The Illuminations - Blackpool were and are the big ones, but Morecambe had their own, lesser constellations* - are a very bitter-sweet time of year for me. They are and can be glorious ( Blackpool this year looks to be particularly fine
) but, like the last night of the Proms, they are also the harbinger of the long dark nights and so a sad time for those, like me, who suffer from Seasonal Affective Depression.
I can recall trailing along through Blackpool Illuminations in a Battersby Coach with the Scouts and Guides (the Illuminations themselves were tedious, but observing my fellows on the back seat with their oppos was -- illuminating.) I think the Illuminations may have been on that time I drove from Blackburn to Blackpool to see Paul Darrow in Guards, Guards!
. As a small child I have watched glowing trams swim up out of the murk labelled "Bispham" and confused them with the place the goblins called Home in The Silver Chair
. I have stood by Hampsfell Hospice and seen Morecambe's lights blaze along the shore, a good dozen miles away and more.
They are lovely and tacky and sad and beautiful, all at once. They've been switched on by Coronation Street stars, Royalty, Admirals, Olympic Athletes, Grand National winners, Doctor Who and the Stig.
And they signal the decline of summer into the dark of the autumn.
Blackpool knows what it is about, after all. And the start of the Illuminations is not so far from Lughnasadh.

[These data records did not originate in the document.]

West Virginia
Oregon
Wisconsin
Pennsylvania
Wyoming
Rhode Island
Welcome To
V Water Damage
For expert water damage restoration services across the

*When I was still in my pushchair (not all the time, but when my legs got tired), I dimly recall my parents pushing me along the Promenade at Morecambe on the night the Morecambe Illuminations had been switched on. The celebrity who had done the on-switching leaned over my pushchair, to pass on good wishes for the season to one of the smaller celebrants. My parents did not particularly care for the celebrity in question, since (an outrage for 1964) he wore his hair to his shoulders, half of it dyed black and half of it dyed platinum, which they considered Wrong, Peculiar and (something they did not convey to the younger generation) no doubt Queer. Still, he was on the telly, and not obviously harmful, so they exchanged vague and civil compliments of the season, Jimmy Savile passed on along the Promenade towards Battery and the West End (we were at the Happy Mount Park end of things) and the part I remember most clearly was the whole family got excitable at the thought I might have swallowed the little blue packet from the crisps, the bit the salt came in. I'd actually just chewed it a bit and then spat it out, but they were all most worried about the danger I'd narrowly escaped.